Nous sommes heureux d'avoir l'opportunité de vous présenter la position du Medef sur la souveraineté numérique pour le monde économique.
Le Medef représente 170 000 entreprises adhérentes, d'une taille moyenne de quarante-sept salariés, au travers de soixante-dix-huit fédérations sectorielles et d'une centaine de Medef territoriaux. J'exerce, pour ma part, les fonctions de directeur général adjoint de Sopra Steria, entreprise française parmi les leaders européens de la transformation digitale, qui compte plus de 45 000 collaborateurs dans vingt-cinq pays et qui réalise un chiffre d'affaires supérieur à milliards d'euros. Je préside également la fédération Syntec qui regroupe, dans ses syndicats affiliés, des sociétés françaises spécialisées dans les domaines de l'ingénierie, du numérique, du conseil, de la formation professionnelle et de l'événement. Les 80 000 entreprises que nous représentons dans notre branche emploient environ un million de salariés et affichent un chiffre d'affaires total de 120 milliards d'euros. Je suis enfin président du comité souveraineté et sécurité économiques des entreprises du Medef, que Geoffroy Roux de Bézieux a souhaité créer au début de l'année 2019 pour renforcer la mobilisation des entreprises en la matière.

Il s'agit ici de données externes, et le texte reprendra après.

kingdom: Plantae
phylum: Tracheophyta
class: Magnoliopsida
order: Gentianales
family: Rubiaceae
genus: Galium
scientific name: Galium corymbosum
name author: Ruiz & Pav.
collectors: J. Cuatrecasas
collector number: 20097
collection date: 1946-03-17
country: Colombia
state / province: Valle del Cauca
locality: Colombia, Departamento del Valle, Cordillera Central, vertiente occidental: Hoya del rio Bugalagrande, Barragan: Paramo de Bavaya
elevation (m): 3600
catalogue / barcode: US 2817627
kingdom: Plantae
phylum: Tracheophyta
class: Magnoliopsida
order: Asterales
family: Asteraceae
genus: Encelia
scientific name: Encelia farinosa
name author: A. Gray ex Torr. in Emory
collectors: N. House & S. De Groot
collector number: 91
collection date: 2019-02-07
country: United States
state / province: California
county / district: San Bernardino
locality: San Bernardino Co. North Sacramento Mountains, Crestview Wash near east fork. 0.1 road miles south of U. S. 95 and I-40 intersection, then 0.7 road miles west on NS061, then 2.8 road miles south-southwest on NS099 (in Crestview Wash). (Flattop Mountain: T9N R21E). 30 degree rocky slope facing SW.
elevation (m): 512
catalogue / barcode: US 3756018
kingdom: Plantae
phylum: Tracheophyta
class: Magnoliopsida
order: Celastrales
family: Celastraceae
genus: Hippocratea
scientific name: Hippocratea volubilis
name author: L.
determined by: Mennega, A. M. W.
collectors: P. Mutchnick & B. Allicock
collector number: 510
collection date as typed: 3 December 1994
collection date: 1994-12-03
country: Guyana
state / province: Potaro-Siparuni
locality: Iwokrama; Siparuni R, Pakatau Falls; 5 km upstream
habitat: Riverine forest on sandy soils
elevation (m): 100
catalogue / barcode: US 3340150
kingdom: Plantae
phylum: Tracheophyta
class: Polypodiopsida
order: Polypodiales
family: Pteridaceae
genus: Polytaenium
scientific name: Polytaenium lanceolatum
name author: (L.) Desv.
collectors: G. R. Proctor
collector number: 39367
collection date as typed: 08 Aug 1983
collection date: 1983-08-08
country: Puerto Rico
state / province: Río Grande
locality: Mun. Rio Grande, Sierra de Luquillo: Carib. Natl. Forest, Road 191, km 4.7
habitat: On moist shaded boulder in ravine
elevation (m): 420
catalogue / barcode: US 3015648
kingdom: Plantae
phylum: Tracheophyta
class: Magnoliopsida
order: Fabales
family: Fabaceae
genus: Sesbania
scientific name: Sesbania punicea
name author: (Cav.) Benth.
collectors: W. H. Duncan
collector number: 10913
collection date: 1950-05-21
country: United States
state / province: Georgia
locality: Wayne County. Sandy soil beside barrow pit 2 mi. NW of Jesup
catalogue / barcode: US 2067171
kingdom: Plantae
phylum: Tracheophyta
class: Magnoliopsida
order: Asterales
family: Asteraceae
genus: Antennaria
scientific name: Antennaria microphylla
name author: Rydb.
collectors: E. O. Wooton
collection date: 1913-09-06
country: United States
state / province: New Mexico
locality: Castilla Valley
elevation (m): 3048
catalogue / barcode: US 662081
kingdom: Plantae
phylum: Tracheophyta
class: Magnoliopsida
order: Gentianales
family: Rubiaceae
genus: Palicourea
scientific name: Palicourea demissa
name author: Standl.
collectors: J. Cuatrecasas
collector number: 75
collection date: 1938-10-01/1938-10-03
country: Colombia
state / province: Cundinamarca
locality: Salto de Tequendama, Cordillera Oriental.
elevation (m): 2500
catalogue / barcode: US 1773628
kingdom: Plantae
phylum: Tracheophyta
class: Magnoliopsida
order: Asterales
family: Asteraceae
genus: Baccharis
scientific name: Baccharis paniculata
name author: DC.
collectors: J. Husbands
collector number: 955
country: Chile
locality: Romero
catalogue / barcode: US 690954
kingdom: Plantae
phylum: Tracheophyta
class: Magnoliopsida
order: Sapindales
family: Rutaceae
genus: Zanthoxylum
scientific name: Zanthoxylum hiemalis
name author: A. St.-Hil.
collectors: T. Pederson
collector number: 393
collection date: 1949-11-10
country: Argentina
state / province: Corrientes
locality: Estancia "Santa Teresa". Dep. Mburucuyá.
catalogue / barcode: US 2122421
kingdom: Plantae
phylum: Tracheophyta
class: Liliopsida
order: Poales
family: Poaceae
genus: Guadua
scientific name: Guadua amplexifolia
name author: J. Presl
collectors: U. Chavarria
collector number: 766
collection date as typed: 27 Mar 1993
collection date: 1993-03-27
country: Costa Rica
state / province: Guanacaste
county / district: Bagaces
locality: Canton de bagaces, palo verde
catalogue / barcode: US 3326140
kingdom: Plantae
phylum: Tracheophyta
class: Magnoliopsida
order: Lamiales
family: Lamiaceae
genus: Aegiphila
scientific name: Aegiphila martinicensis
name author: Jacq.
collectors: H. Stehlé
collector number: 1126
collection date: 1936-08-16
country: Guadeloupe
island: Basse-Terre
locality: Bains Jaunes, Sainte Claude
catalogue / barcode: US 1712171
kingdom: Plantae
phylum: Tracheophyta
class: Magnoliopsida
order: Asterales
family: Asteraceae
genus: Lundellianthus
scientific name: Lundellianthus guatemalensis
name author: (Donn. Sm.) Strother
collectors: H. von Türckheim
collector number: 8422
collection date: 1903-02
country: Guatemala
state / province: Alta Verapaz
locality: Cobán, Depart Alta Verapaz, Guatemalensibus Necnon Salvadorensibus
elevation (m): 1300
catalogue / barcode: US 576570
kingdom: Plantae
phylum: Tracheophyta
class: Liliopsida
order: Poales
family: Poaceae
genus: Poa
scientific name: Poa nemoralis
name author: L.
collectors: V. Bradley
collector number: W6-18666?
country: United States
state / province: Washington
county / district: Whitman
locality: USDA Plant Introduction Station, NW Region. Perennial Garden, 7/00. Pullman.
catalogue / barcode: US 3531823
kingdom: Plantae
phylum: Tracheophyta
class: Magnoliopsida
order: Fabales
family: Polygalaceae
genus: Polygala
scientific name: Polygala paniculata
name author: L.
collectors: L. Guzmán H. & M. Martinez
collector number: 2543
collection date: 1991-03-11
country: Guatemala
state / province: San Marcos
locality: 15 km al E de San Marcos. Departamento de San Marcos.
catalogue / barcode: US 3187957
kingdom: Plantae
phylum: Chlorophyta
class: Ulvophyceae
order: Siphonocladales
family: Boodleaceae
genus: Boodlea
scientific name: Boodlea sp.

De fait, les années passées dans le secteur public, à la délégation générale pour l'armement puis en cabinet auprès du Premier ministre, Lionel Jospin, m'ont permis de développer une expertise des problématiques de souveraineté.
La création d'un tel comité peut paraître à certains contradictoire avec la veine traditionnellement libérale du Medef, mais il convient de ne pas confondre libéralisme et naïveté et de tirer les enseignements de l'insuffisance des règles qui ont accompagné la libéralisation des marchés en Europe. Nous sommes confrontés à un contexte de tensions économiques internationales et de rivalité accrue entre les nations, avec t des conséquences lourdes sur l'activité des entreprises, qui se trouvent au coeur des enjeux de souveraineté économique. Les entreprises doivent, comme l'État, s'engager pour les protéger cette souveraineté économique. À défaut, le tissu économique français et européen pourrait être constitué, à l'avenir, soit de filiales de groupes extra-européens, soit d'entreprises de services de proximité. Si la réponse au défi de la souveraineté économique et numérique relève du politique, les entreprises portent également une responsabilité. De leur engagement dépend la capacité de l'économie française à créer et à développer des activités et des emplois durables.
Il existe une ligne de crête entre l'attractivité de la France et la souveraineté économique : nous devons demeurer un pays attractif, tout en conservant notre souveraineté, entendue comme la capacité de disposer d'une autonomie d'appréciation des situations, de décision et d'action. Le Medef souhaite jouer un rôle de sensibilisation et proposer des recommandations sur les enjeux liés à la souveraineté économique et numérique. Il faut que la France et l'Europe se dotent des outils, notamment juridiques, financiers et technologiques, pour préserver notre compétitivité et assurer des emplois durables. Nous devons bénéficier d'un cadre réglementaire préservant notre capacité à décider en toute autonomie. Il s'agit d'éviter les situations d'ingérence et de déstabilisation économique, comme les prises de contrôle par des investisseurs étrangers, de lutter contre l'extraterritorialité du droit, notamment américain, l'espionnage économique et industriel et l'action de certains fonds activistes. Le développement d'une culture de la sécurité économique et numérique au sein des entreprises paraît également indispensable.
Notre action vise un double objectif. D'une part, nous devons réinventer et densifier le partenariat entre les entreprises et le secteur public, y compris avec la délégation générale des entreprises, l'Anssi, le SGDSN, les services de renseignement. L'administration a conservé une terminologie pudique avec son service de l'information stratégique et de la sécurité économiques (SISSE), alors que nous osons le terme de souveraineté. D'autre part, il nous revient de mobiliser nos homologues européens, à commencer par la fédération de l'industrie allemande (BDI), car seule sera efficace une action forte et cohérente menée au niveau de l'Union européenne.